Ideally, when searching for information, one should have access to the world’s information resources. 
Traditional indexing and classification systems have done a reasonably good job of providing access to the 
bibliographic universe. In today’s world, convenience dictates use of information retrieval tools. As a result, 
traditional retrieval systems are often overlooked in preference for the World Wide Web. Estimates indicate that 
over 95 percent of all published materials are not accessible through the Web. In addition to not having access to 
the bibliographic universe, Web searches result in significantly lower Precision and Recall. [Torok & West, 1999] 

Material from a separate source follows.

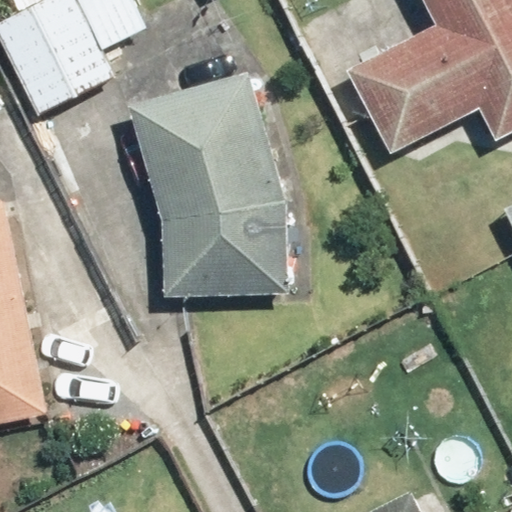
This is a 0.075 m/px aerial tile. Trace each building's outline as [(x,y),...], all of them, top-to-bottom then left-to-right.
[(128,70),(113,39),(147,23),(135,0),(46,0),(0,23),(0,24),(44,112),(128,70)] [(404,148),(489,105),(503,131),(511,126),(511,0),(435,0),(450,29),(366,71),(404,148)] [(293,202),(254,73),(140,106),(174,221),(177,295),(296,291),(293,202)] [(0,207),(0,442),(57,429),(6,206),(0,207)] [(427,511),(417,491),(375,511),(427,511)]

Precision is a standard measure that provides a percentage estimate of the number of relevant items retrieved out of 
all items retrieved. Recall is the percentage estimate of all relevant items retrieved out of all relevant items in a 
database. These measures reflect the relevance judgments associated with document retrieval. Although a number 
of factors contribute to low Web-based retrieval performance, the most significant ones are those resulting from 
inadequate indexing. The literature tends to focus on the limitations of search engine indexing. Search engines can 
do little more than index what publishers make available. Retrieval problems stem from authors' lack of indexing 
knowledge and limitations in HTML for describing document format. For example, many Web page authors do not 
utilize meta tags or utilize them inappropriately. Web document descriptions are limited to the URL, title field, 
hyperlinks and broad attributes such as graphics. These makes content and field indexing difficult. Essentially, 
few Web-based devices exist for maximizing Precision and Recall. Hyperlinks are one of the few such devices 
available, but these are generally sporadically assigned. Web publishers should have the responsibility of preparing 
publications in a way that facilitates retrieval. Understanding basic indexing principles can help. Following this 
line of argument, let us briefly examine basic indexing principles. 



2. Indexing Theory 

Essentially, indexing and searching are all about finding the right words. In retrieving an item, something about 
it should indicate how it relates to the query. The idea is to match the words in a user’s mind with those used in a 
document. Unfortunately, the words don’t always mean the same thing. Vocabulary control or the lack of it, creates 
one of the biggest problems in finding desired documents, or avoiding the retrieval of unwanted documents. This 
can range from simply not knowing which words to use, to variant meanings associated with a word. The concept- 
mapping feature of search engines is sufficient to cluster related documents, but do not allow for vocabulary 
control. The responsibility of providing the "right" words rests with both the searcher and the document author. 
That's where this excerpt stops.